CHAPTER 56 Lysosomal and Peroxisomal Disorders
Peroxisomes are subcellular organelles involved in metabolism and biosynthesis of bile acids, membrane phospholipids, and some β-oxidation of long-chain fatty acids. Disorders include conditions caused by abnormal peroxisomal enzyme function and abnormal peroxisomal biogenesis. Clinical symptoms are protean and nearly always include developmental delay and dysmorphic features that can involve the skeleton and the head. Zellweger syndrome, neonatal adrenoleukodystrophy, and infantile Refsum disease are examples of disorders of peroxisome biogenesis. Zellweger syndrome, an autosomal recessive disease (1:100,000 births), is also called cerebrohepatorenal syndrome. Peroxisomes are virtually absent, as are normal peroxisomal functions, which include the oxidation of very long chain fatty acids. Affected infants have high foreheads, flat orbital ridges, widely open fontanelles, hepatomegaly, and hypotonia. Other anomalies are common. Failure to thrive, seizures, and nystagmus develop early, and death occurs within the first year. Refsum disease, neonatal adrenoleukodystrophy, and malonic aciduria are examples of peroxisomal single enzyme disorders. Diagnostic testing includes measurement of very long chain fatty acids in plasma and pipecolic acid in urine. Specific molecular testing, particularly for the disorders involving one in the series of PEX genes, is available for some disorders. Most of these conditions are untreatable; bone marrow transplant can be helpful in X-linked adrenoleukodystrophy.

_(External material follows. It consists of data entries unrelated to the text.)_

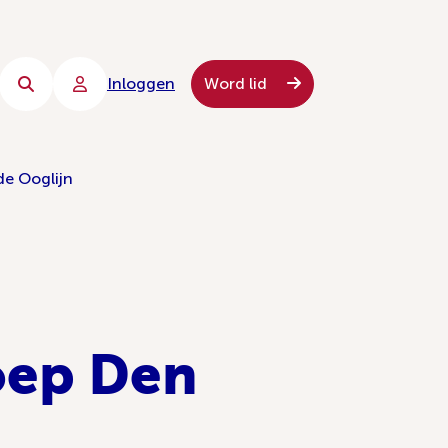
Inloggen
Word lid
de Ooglijn
oep Den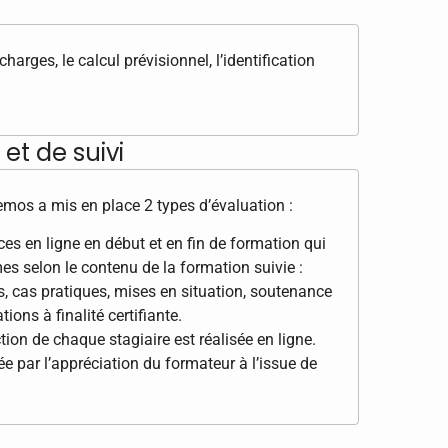
harges, le calcul prévisionnel, l’identification
et de suivi
Demos a mis en place 2 types d’évaluation :
s en ligne en début et en fin de formation qui
es selon le contenu de la formation suivie :
s, cas pratiques, mises en situation, soutenance
ions à finalité certifiante.
tion de chaque stagiaire est réalisée en ligne.
e par l’appréciation du formateur à l’issue de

Lysosomes are subcellular organelles that contain degradative enzymes for complex glycosaminoglycans, also called mucopolysaccharides. Glycosaminoglycans are macromolecules that play a number of roles within cells. Genetic disorders result from abnormal formation of the lysosome itself or from deficiency in specific hydrolytic enzymes, in the mechanisms that protect intralysosomal enzymes from hydrolytic destruction, in the transport of materials into the lysosome and of metabolites out of the lysosome. These materials are stored in cells and ultimately result in their destruction, especially in the nervous system. The clinical disorders are diverse, reflecting tissue specificity of lysosomal function and the intrinsic turnover rates of the compounds whose cycling is affected (Table 56-1). Some disorders affect many tissues but spare the brain. Some are apparent only during adult life. Storage in solid organs results in organomegaly. In many of these disorders, developmental delay, corneal clouding, and limitation of joint mobility are common features. Storage in tissues of the upper and lower airways may result in respiratory compromise. Nonimmune hydrops fetalis occurs in several lysosomal disorders.
Diagnostic testing includes measurement of glycosaminoglycans in urine and an enzyme assay for lysosomal enzyme activity in white blood cells. If the urine test is positive, it helps direct specific enzyme measurement. If it is negative, it does not exclude a lysosomal storage disorder, and other testing modalities are needed if clinical signs are convincing. In disorders in which specific mutations are known, molecular testing refines the diagnosis. Specific diagnosis, carrier testing, and prenatal testing require one of these approaches. Enzyme analysis is complex; experienced laboratories are the best source of this testing. If this testing is to be used for prenatal diagnosis, the details about the expression of the enzyme during fetal life must be known. For this reason, molecular testing is more specific for prenatal diagnosis. Making a specific diagnosis is even more important because treatment for some lysosomal disorders is available. Treatment strategies are arduous, so specific diagnosis is crucial.
Treatment for many of these conditions is supportive. Careful attention to respiratory status and physical therapy is very important. Specific treatment directed at the metabolic abnormality is available for some lysosomal disorders. For some, bone marrow (stem cell) transplantation can restore lysosomal function. For others, replacement of the missing hydrolytic enzyme by systemic administration of the enzyme allows degradation of stored material. The disorders caused by deficient α-L-iduronidase (Hurler syndrome, Scheie syndrome, and their variants) respond to treatment with intravenous human recombinant α-L-iduronidase (laronidase). Other disorders for which enzyme therapy is available include MPS VI (Maroteaux-Lamy syndrome), Gaucher disease, Fabry disease, and MPS II (Hunter syndrome). Stem cell transplantation has been helpful or is under investigation in the following disorders: MPS type IH (Hurler syndrome), MPS type VI (Marateaux-Lamy syndrome), MPS type VII (Sly syndrome), Krabbe disease, metachromatic leukodystrophy, alpha-fucosidosis, alpha-mannosidosis, Gaucher disease, and Niemann-Pick disease type B.
Treatment needs to begin before clinical signs appear, because central nervous system manifestations are not improved by these approaches.